WASHINGTON -- After a botched effort to pass legislation imposing a 20-week ban on abortions, House Republicans are moving forward Thursday with what's being dubbed a less controversial bill that codifies a ban on federal funding for abortions.
The bill would do a number of things -- including block federal funds for abortion for women who are in the military, who live in Washington, D.C., and who are poor -- but one aspect of the legislation that hasn't received much attention is the fact that it would raise taxes on the vast majority of small businesses.
The No Taxpayer Funding for Abortion Act would deny small businesses a tax credit they currently receive through what's known as the SHOP exchange, a part of the Affordable Care Act, if they include abortion care in their health plans. Roughly 87 percent of private plans include abortion services as part of comprehensive coverage, meaning the bulk of small businesses would be hit with a tax hike if the bill were to become law.
Republicans are on track to pass the bill later Thursday. A spokesman for Rep. Chris Smith (R-N.J.), the author of the bill, did not immediately respond to a request for comment.
Rep. Chellie Pingree (D-Maine) said the legislation is "nonsense" for many reasons, including its tax hike on small businesses.
The bill "penalizes small businesses that offer comprehensive health coverage to female employees," Pingree said. "It's just outrageous."
The measure, which Republicans are pushing now to coincide with the anniversary of the landmark Roe v. Wade decision, isn't likely to make it out of the Senate. It takes 60 votes to advance it there, and there are only 54 Republicans.
Thursday marks the third time the GOP bill has gotten a House vote since it was introduced in 2011. It's changed over the years: Its exemptions for rape and incest were initially limited to cases of people being "forcibly raped" and only to survivors of incest who were minors.
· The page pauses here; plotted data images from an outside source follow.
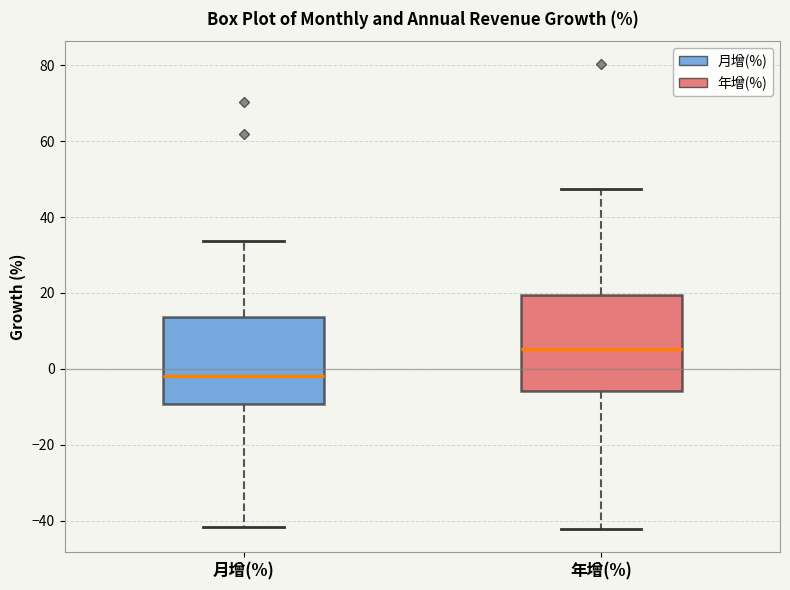

Reading left to right, transcribe this box plot: for each box, give where its median line is, the range the box spans, and where its two whiskers end, as read against the y-axis. The values are not printed on the chart, so give them approximately, as read against the axis.

月增(%): median -2, box -10 to 14, whiskers -42 to 34
年增(%): median 6, box -6 to 20, whiskers -42 to 48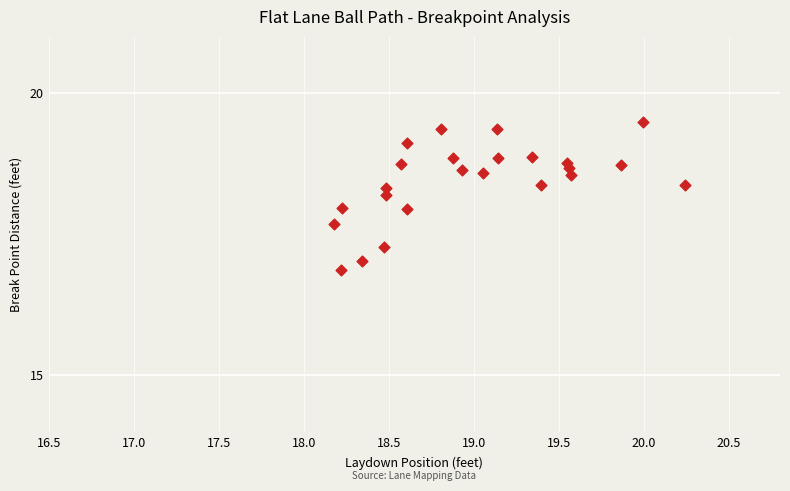

What is the range of Y values (max minus min)?

2.6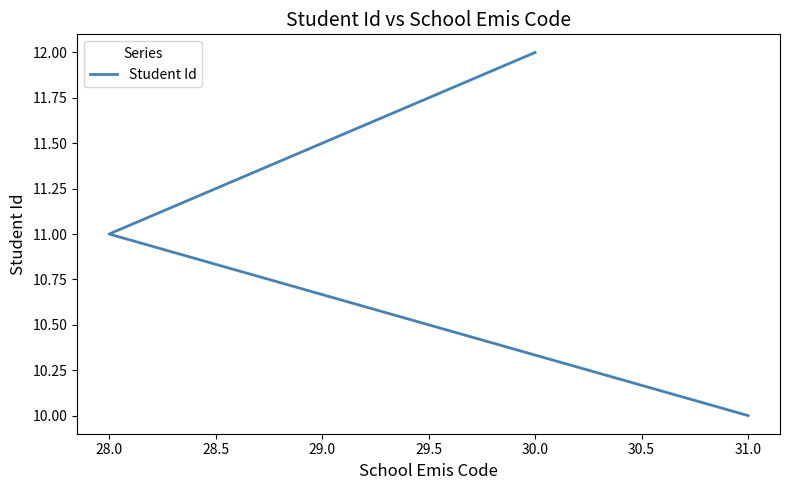

What is the greatest value displayed?

12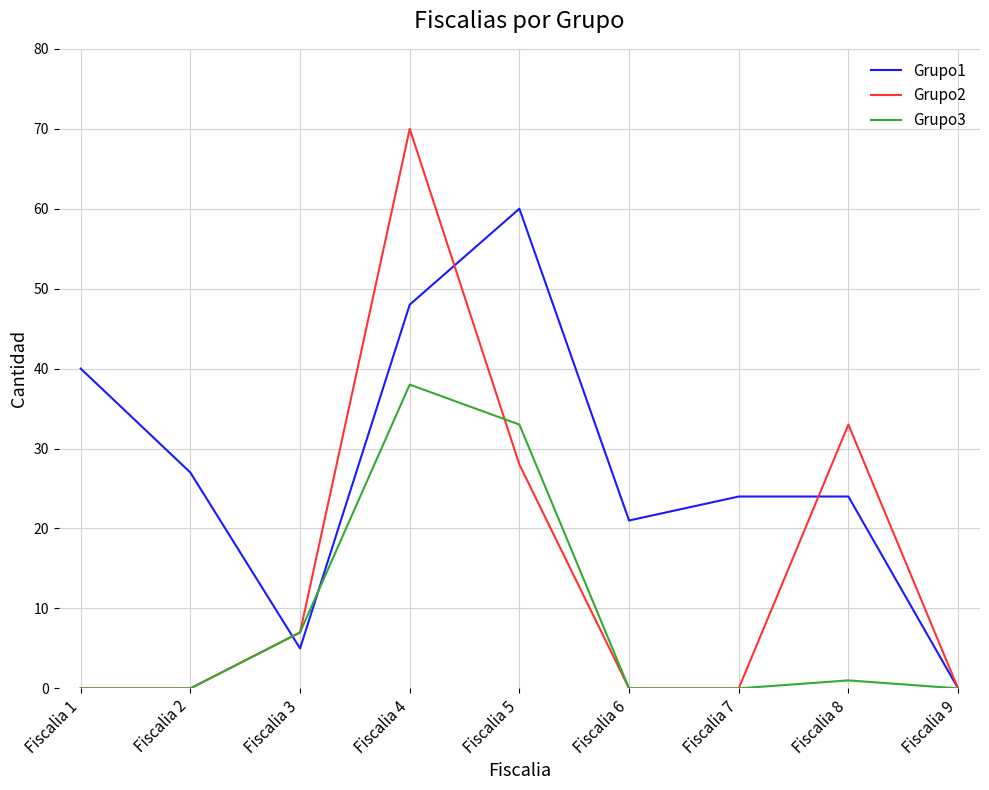

Rank the series by their average value, from highest to lowest.

Grupo1, Grupo2, Grupo3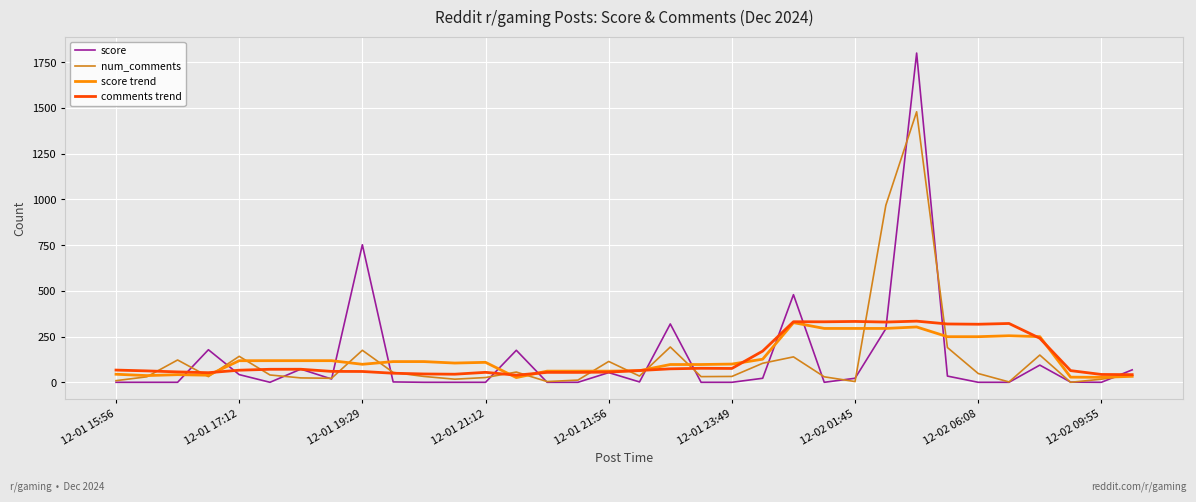

Which series has the widest spread of values?

score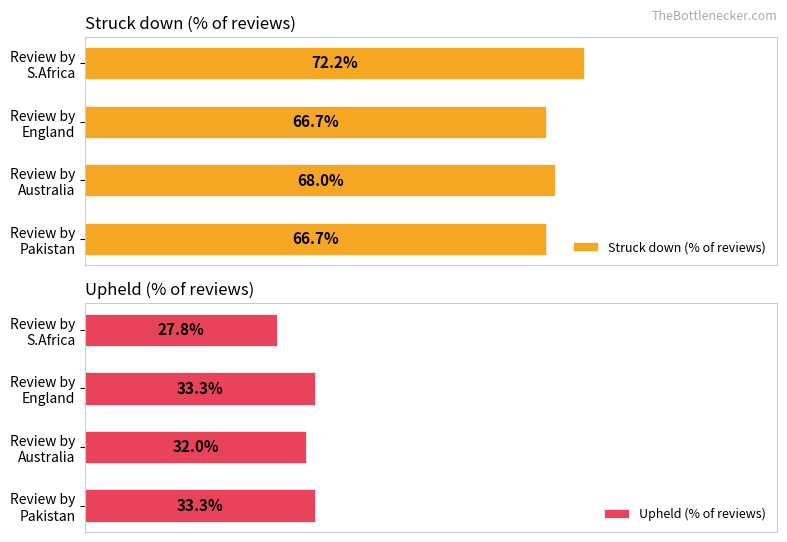

Reading right to left, transcribe all the data shown in this chart.

Struck down (% of reviews): 72.2	66.7	68.0	66.7
Upheld (% of reviews): 27.8	33.3	32.0	33.3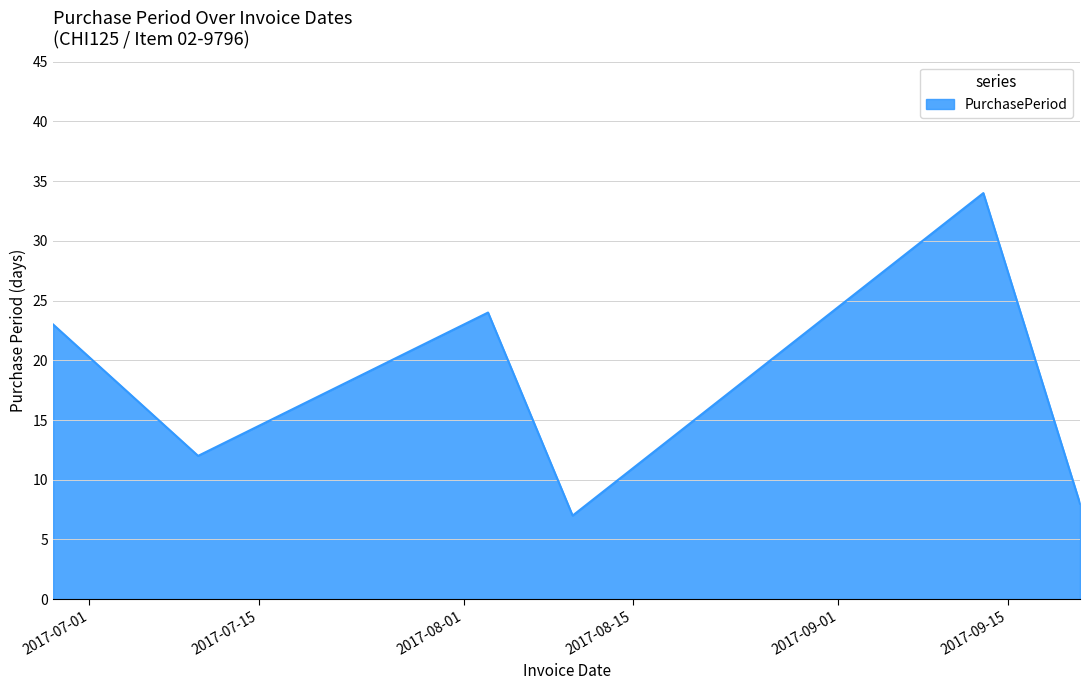

What is the average value?

18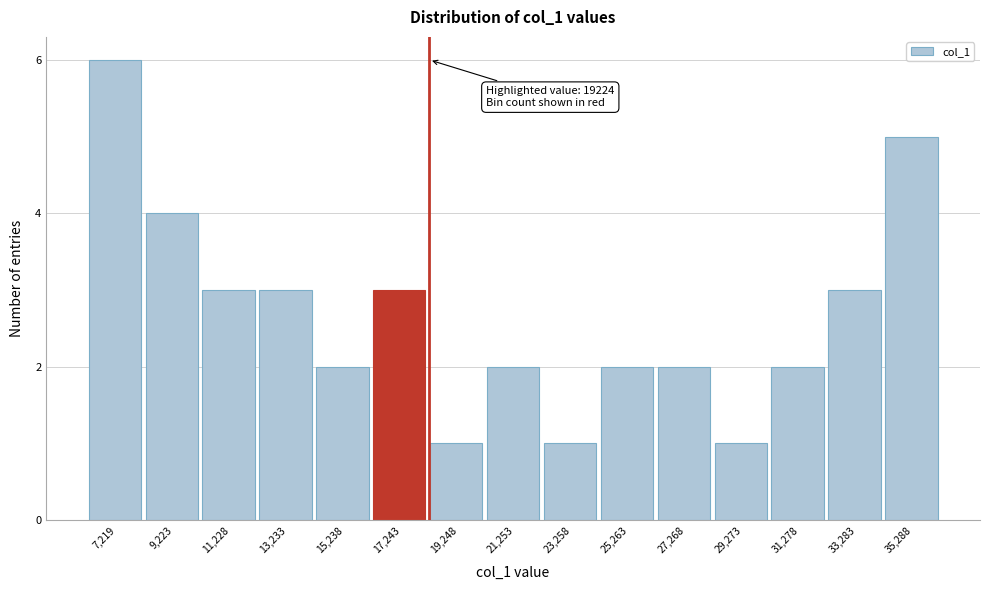

Reading left to right, extract all data points from this chart.

7,219=6	9,223=4	11,228=3	13,233=3	15,238=2	17,243=3	19,248=1	21,253=2	23,258=1	25,263=2	27,268=2	29,273=1	31,278=2	33,283=3	35,288=5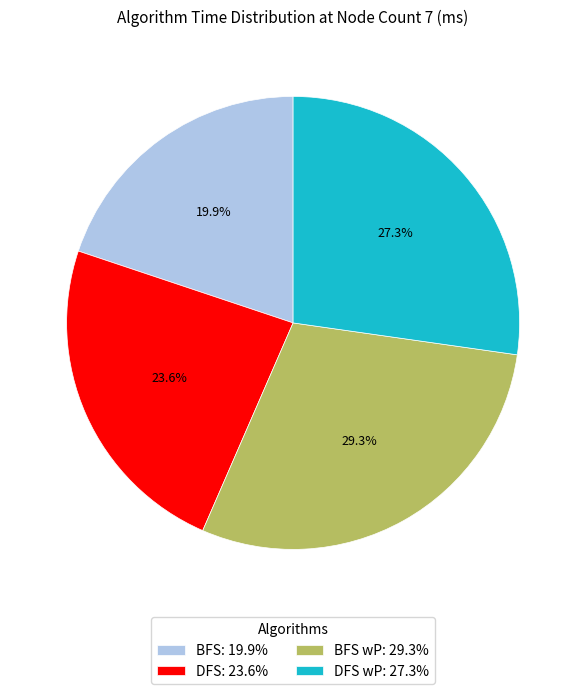

What percentage is NOT represented by DFS: 23.6%?

76.4%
Those narrowed restrictions were later stripped out.
UPDATE: 2:58 p.m. -- The House passed the bill, 242-179. The vote came shortly after the White House threatened to veto the legislation.
"The legislation would intrude on women's reproductive freedom and access to health care; increase the financial burden on many Americans; unnecessarily restrict the private insurance choices that consumers have today; and restrict the District of Columbia's use of local funds, which undermines home rule," reads a Statement of Administration Policy from the White House. "If the president were presented with H.R. 7, his senior advisors would recommend that he veto this bill."
CORRECTION: Due to an editing error, a previous version of this article incorrectly said the SHOP exchange offered small businesses a tax credit for including abortion coverage in insurance plans.